5 reasons why Africa is not ready to meet its own security needs – yet
Two decades have passed since the end of apartheid in South Africa – the final dividing line with the colonial era. In that time, the continent’s leaders have steadily built new regional and Africa-wide economic and security structures. This effort may well be helping economically. But joint African military deployments have yielded only fleeting success in the continent’s worst hot spots.
Africa’s experiment in a regional approach to security is serious and laudable, but it will take time to build credible capacity. In just two weeks French troops halted and pushed back extremist advances in Mali in January 2013, whereas West African leaders were unable for nearly a year to mobilize a regional force.
The attacks by Islamist insurgents on US outposts in Benghazi, Libya, in September 2012 and at a gas plant in Algeria in January 2013 expose several reasons for persistent security weakness across Africa. Here are five reasons why Africa is not ready to meet its own security needs – yet.

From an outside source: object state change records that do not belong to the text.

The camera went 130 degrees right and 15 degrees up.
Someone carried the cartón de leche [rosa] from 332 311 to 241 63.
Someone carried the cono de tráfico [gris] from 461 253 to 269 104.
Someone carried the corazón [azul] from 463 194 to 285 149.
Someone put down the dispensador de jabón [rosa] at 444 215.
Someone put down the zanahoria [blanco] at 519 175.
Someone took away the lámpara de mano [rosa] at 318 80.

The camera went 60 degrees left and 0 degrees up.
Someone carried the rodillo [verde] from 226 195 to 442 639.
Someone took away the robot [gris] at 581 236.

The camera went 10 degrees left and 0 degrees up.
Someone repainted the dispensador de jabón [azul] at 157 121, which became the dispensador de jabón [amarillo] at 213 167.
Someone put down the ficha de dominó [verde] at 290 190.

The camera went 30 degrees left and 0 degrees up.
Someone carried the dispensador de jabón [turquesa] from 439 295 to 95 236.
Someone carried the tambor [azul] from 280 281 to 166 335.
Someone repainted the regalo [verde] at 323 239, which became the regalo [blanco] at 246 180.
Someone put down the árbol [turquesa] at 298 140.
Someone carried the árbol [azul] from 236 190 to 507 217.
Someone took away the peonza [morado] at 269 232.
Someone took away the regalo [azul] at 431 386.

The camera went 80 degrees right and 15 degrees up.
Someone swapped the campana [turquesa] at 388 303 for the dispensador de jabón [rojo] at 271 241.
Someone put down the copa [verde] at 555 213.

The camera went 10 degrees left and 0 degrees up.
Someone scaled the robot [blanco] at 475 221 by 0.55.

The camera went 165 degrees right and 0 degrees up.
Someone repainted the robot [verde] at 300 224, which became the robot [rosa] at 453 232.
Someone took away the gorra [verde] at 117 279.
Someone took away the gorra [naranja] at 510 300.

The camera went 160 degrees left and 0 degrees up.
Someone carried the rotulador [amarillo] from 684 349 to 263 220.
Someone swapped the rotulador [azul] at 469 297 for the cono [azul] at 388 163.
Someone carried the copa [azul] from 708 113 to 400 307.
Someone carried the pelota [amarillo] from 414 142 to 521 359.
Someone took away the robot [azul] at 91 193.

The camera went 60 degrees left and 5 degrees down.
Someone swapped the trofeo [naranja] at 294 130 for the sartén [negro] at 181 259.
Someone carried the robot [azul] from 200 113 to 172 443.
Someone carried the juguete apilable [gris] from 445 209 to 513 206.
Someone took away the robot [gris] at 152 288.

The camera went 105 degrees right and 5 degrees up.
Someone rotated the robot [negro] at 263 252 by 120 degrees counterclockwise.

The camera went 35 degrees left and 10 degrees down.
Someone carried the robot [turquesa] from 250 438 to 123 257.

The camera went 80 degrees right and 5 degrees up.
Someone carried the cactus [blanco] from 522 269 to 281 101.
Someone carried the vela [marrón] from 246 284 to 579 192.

African Union needs better member contributions
A Malian soldier, with a French flag wrapped around his head, stands next to a military vehicle in the recently recaptured town of Gao, Jan. 27. French and Malian troops retook the major Saharan trading towns of Gao and Timbuktu from Islamist rebels over the weekend.
The multinational forces of the regions and of the larger African Union require financial and personnel contributions from the member states. Both are missing in sufficient supply. The majority of sub-Saharan countries are still among the world’s poorest. Many simply cannot afford to honor their pledges of dollars and soldiers to regional peace efforts.
West African leaders have been talking about sending a regional force to Mali since a coup d’état last March. They are still looking for funding.